FRAGMENTO DEL TEXTO.
Las sierpes que Juno envió a la cuna del infante simbolizan la violencia que se ejerce contra los niños indefensos; el forzudo Hércules, blanco de una violencia femenina que sólo gracias a su inmensa fuerza había logrado superar, vuelca esa misma violencia en su propia esposa, dándole la muerte, y luego, cuando a punto de terminar de expiar su crimen se enamora de la inocente Pirene, no puede evitar que ella engendre de él una serpiente. Es un tópico largamente repetido: “la violencia engendra violencia”. El maltrato de la mujer adulta contra el niño engendra en el hombre adulto la violencia contra la mujer. Los terribles trabajos de Hércules representan los esfuerzos sobrehumanos que habrán de hacerse para eliminar el estigma de la violencia. La mayoría de los hombres que maltratan a sus parejas no pasan de ser sino vulgares abusones que ni con el mayor de los esfuerzos podrían llegar jamás a lavar la mancha de su cobardía. Pero lo interesante de la historia de Hércules es que, además de la dureza del castigo, -proporcional a la dureza de la fuerza utilizada contra el débil- , sólo una mujer, representada por la inocente Pirene, podrá perdonar un crimen cometido contra otra mujer y devolver la dignidad al hombre estigmatizado por la violencia con su perdón. Hace falta tener la fuerza sobrehumana de Hércules para sobreponerse a la propia violencia, hacen falta su voluntad y su valor para reconocer el crimen y asumir los más duros castigos impuestos para demostrar que se es de nuevo merecedor del perdón, la confianza y el amor de una mujer, y aún así, como bien se ve en el ejemplo de Pirene, ella nunca podrá estar segura de no volver a engendrar una serpiente.

DATOS EXTRAÍDOS.

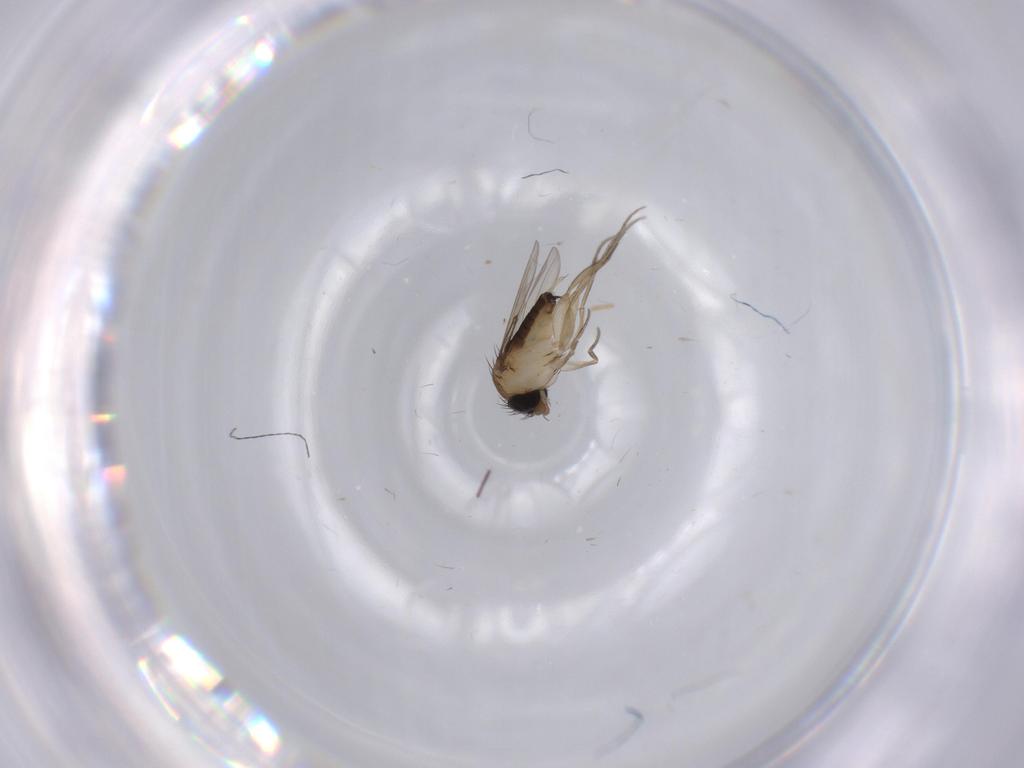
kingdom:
--
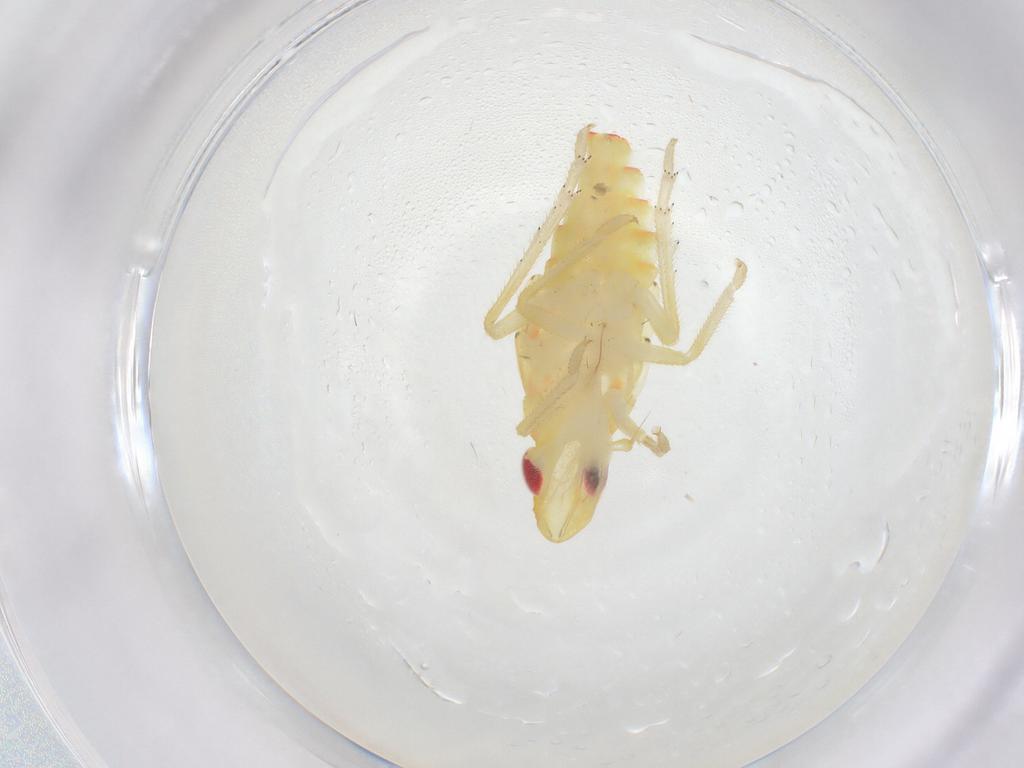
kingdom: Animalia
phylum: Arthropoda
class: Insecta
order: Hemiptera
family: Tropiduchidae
...
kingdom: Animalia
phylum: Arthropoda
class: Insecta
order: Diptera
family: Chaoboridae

TAREA PROPUESTA. Según el texto sobre Hércules, ¿qué engendra Pirene de él?

RESULTADO DEL EJERCICIO. Una serpiente.